Up until this point in the Treatise Hume’s system has explained the universal approval of adherence to certain laws on the basis of the general interests of society. To further illustrate, Hume turns to the values of chastity and modesty placed upon women at the time. He seeks to demonstrate how these duties can be explained by the general interests of society. Hume observes that the dependency of infants on their parents requires that both parents maintain an active role in the child’s life for an extended period of time. To ensure that men are properly motivated to respect the responsibility they have to their children chastity in women must be considered a virtue. The argument of the time is that women have a strong temptation to infidelity that can only be countered by the punishment of a damaged reputation. This is the only way to ensure that the father can be secure in the knowledge that the child he’s expected to care for is indeed his own. After all, it’s hard to obtain the legal proof of infidelity required to deter deviant behavior through punishment and it’s clear that any child a woman carries and births is her own. Shame is a punishment that can be inflicted on the basis of weak evidence than that needed for most formal court proceedings.
However, it seems that human behavior is governed by immediate, rather than remote, motives. Thus present temptations will overcome the knowledge of the punishment of shame in this case. Moreover, women being the calculating creatures that they are, may figure that they will be able to somehow avoid the punishment of shame.
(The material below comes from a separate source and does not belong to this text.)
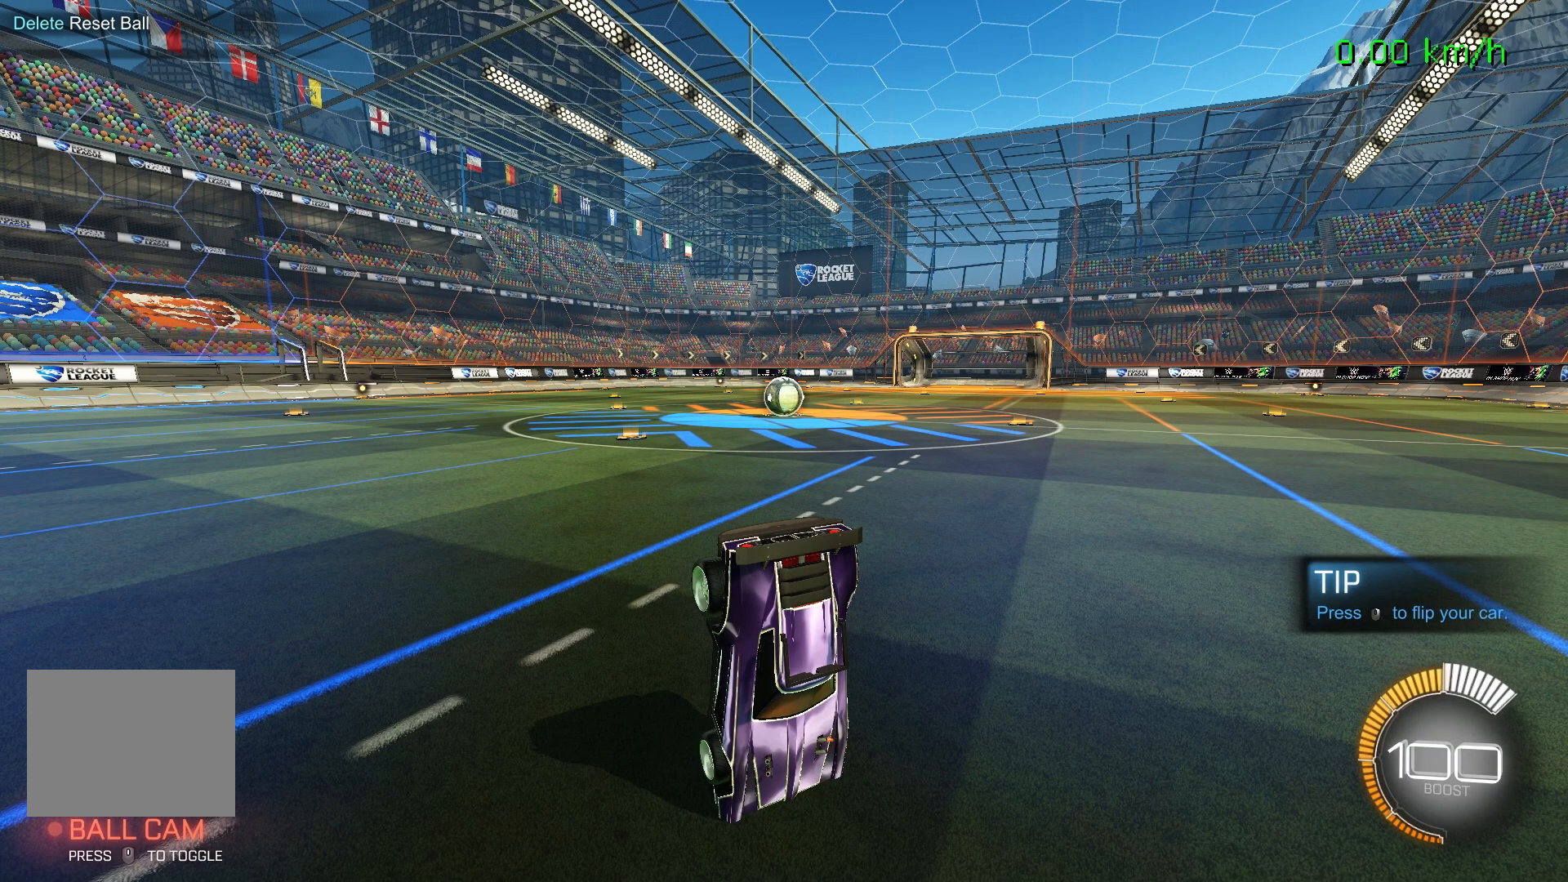
{"buttons": ["X"], "left_stick": "center", "events": []}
So then if the allure of the immediate temptation is to be tamed there needs to be something more to the punishment of shame that will deter women from infidelity. A suitable addition can be found in highly praising chastity. While chastity and modesty in men is also lauded as a virtue it is not nearly so lauded as these traits are in women. This is because there seems to be no need. There is, after all, no similar concern for women that they may be raising a child that is not their own. They are the ones birthing the babies. The obligation, then, that men have to adhering to rules of chastity mirror the obligation of nations under individual law as opposed to that of individuals under morality.
In his essay The Subjection of Women Stuart Mill argues that the existing social conventions that work to subjugate women are unjust and hinder human development in that they promote misery and prevent good. While women were gaining more rights during this time, like the right to marriage, they were still lacking in rights in comparison to men. According to Mill Victorian custom insisted that the role of women was to please and serve others and to place her own desires on hold. Women were thus taught to seek a suitable husband and submit to his power. The cult of domesticity, a conception of female gender roles that asserted that women were to remain in the home, attending to the household affairs and raising the children they bore for their husbands. Mill instead argued that these customs hindered women from reaching their full potential and that women should instead be granted more rights and freedoms. He argued that the conventional reliance of a wife on a husband to navigate the world outside of the home created a type of slavery between the sexes. He notes, however, that unlike the master-slave relationship of the transatlantic slave trade, the husband desires both her labor and her good sentiments. The husband thus orchestrates ways to ensure that he has absolute control over his submissive and domestic subject. To the casual observer this dynamic may seem natural and properly aligned with the muted nature of women. However, women have rarely, if ever, been allowed to advocate for themselves and speak on their own natures in any significant way. Thus, we cannot be sure that what appears natural is actually such. Further Mill challenges the idea that women are somehow inherently inferior to men and argues that the current system of subjugation ought to be replaced with a system of equality that permits no place of power of one sex over the other. While Mill is aware that his position challenges the long upheld beliefs and practices of the time he points out that these beliefs are founded on the conversion of a physical perception of difference into a legal reality. He holds, then, that the subjugation of women on the grounds of them being the so-called weaker sex is unfounded.
Mill asserts that the true natures of women will remain unknowable until women are able to speak openly and freely of themselves on their own behalves.